Some friends take it personally. They feel rejected when they don’t get included in the conversations and decisions about care and go away hurt or mad. Others have an irrational fear of the diagnosis or problem and worry that it’s “catching.” Still others feel helpless to deal with their friend’s stress. Not knowing what to say or do, they do nothing at all. Those who have moral judgments about the child’s illness or behavior or who are uncomfortable being in a hospital or sick room or courtroom are even more challenged. Still others are distracted by their own problems and can’t find the energy to support their friends. Whatever their good intentions, it’s no wonder these folks gradually fade out of the family’s support system.

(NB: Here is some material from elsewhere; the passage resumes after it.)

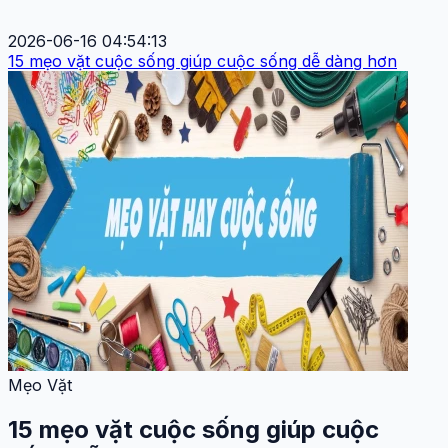
2026-06-16 04:54:13
15 mẹo vặt cuộc sống giúp cuộc sống dễ dàng hơn
Mẹo Vặt
15 mẹo vặt cuộc sống giúp cuộc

It’s important for the affected family not to take it personally, even though it feels terribly personal. Such seemingly “fair-weather friends” can be invited back into our lives. It’s important to give them the benefit of the doubt. Maybe they didn’t want to be a bother. Perhaps they thought that no contact is better than doing something wrong. Not being mindreaders, they may not have known what kind of help would be welcome. If they are struggling themselves, they may need to be reassured that we don’t expect them to solve the problem or to become a major player in our child’s care.

Yes, it feels unfair to have to take care of friendships when a family already has too much to think about. But people really do need people, especially in time of need. It’s an important part of self-care to ask for support. Becoming isolated and overwhelmed makes it more likely that parents will become exhausted or sick and may be unable to provide enough support to the sick or troubled child.

Fortunately, there are usually a couple of friends who don’t need to be told and reminded. They can be our best allies in keeping in touch with everyone else. Those good friends can also help other friends know what is needed and how to be supportive instead of intrusive. Fortunately, most people respond generously and sympathetically once they understand that an affected family’s withdrawal isn’t about them.

And fortunately, there are support groups of other families for just about every illness and problem life can dish out. There’s nothing quite so affirming as talking with people who are dealing with the same sorts of things. These new friends can fill a need for understanding that old friends maybe can’t.